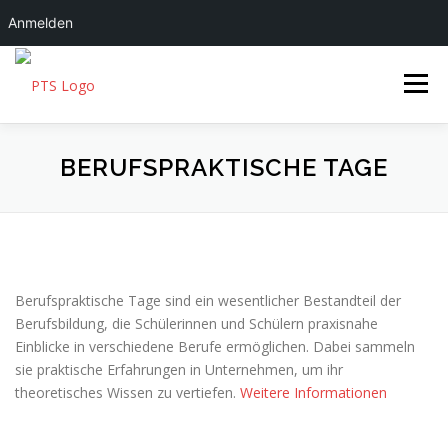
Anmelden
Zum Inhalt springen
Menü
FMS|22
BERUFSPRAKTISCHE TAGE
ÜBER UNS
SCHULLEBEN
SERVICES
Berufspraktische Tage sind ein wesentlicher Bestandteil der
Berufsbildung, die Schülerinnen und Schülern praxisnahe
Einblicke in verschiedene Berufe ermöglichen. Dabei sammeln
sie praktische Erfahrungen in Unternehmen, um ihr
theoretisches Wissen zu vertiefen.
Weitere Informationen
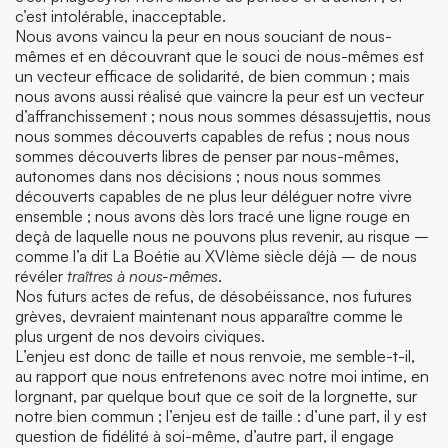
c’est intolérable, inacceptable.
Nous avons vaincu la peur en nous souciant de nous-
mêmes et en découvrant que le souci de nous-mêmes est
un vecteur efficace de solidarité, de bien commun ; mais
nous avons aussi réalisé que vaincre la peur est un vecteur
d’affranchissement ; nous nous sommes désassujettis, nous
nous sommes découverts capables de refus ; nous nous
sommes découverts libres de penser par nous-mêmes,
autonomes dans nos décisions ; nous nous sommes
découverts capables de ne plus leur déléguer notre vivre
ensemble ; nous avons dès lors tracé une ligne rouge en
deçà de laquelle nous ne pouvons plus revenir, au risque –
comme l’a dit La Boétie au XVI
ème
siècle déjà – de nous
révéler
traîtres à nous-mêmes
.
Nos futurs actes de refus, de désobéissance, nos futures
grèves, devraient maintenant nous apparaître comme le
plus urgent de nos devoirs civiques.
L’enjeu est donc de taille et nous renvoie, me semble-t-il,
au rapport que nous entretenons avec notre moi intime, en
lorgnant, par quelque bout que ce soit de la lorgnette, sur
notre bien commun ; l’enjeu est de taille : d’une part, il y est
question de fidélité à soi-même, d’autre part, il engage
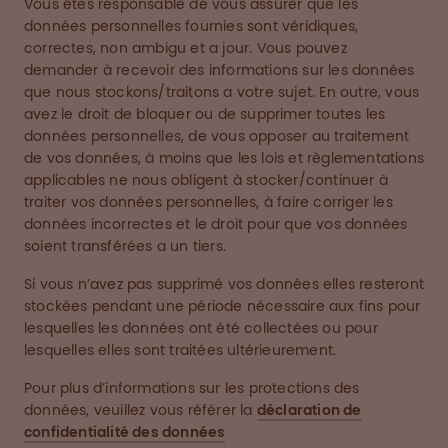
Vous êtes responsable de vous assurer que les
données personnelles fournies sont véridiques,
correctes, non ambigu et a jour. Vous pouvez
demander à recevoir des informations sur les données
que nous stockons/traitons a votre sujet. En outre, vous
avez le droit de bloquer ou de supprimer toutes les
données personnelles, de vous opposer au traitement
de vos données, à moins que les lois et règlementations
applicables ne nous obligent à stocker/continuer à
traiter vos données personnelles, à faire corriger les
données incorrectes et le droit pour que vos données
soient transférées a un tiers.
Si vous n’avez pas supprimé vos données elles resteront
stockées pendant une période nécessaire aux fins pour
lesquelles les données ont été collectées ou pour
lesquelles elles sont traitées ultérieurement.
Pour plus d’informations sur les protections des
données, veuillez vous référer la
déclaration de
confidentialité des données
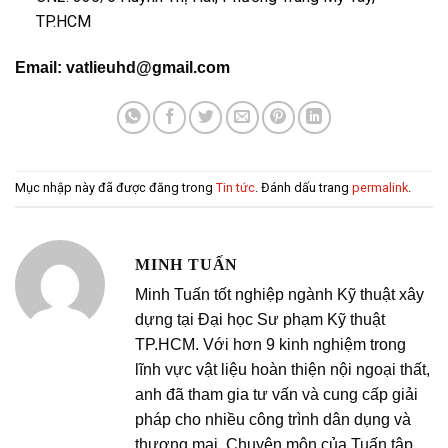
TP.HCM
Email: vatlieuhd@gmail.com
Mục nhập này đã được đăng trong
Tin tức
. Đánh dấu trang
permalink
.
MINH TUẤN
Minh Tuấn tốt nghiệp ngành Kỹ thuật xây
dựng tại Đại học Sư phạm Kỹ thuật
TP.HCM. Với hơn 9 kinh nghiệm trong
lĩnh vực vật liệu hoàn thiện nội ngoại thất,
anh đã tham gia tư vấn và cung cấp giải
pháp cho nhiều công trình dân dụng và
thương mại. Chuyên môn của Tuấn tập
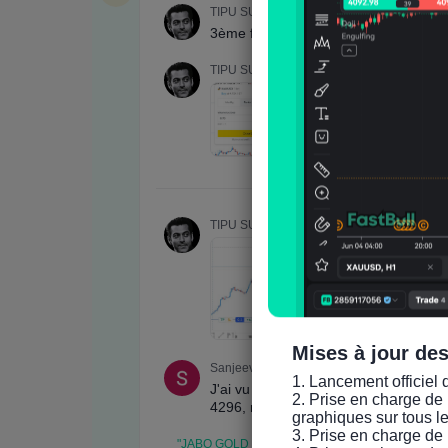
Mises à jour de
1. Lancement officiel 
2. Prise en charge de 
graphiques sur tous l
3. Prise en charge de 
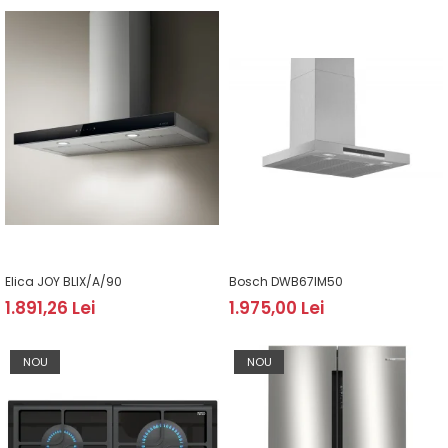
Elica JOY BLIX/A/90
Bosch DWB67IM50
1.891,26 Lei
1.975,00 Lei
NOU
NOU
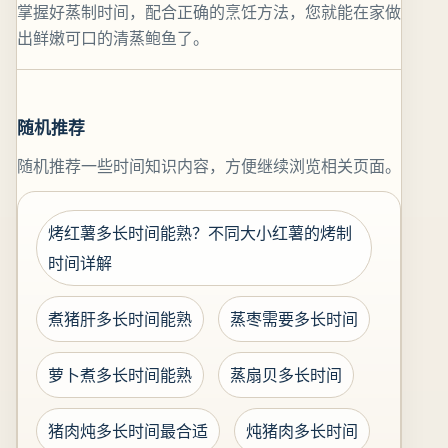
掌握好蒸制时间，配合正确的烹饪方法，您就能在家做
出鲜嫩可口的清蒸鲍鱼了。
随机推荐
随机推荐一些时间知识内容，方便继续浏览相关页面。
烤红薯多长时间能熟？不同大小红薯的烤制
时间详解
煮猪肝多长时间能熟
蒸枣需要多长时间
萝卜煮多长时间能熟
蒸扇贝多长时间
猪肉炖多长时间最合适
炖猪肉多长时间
━━━━━━━━━━
WORK TO COMPLETE » Using the data above, show each line where "thuật" occurs.

SOLUTION FOR THIS TASK »
Minh Tuấn tốt nghiệp ngành Kỹ thuật xây
dựng tại Đại học Sư phạm Kỹ thuật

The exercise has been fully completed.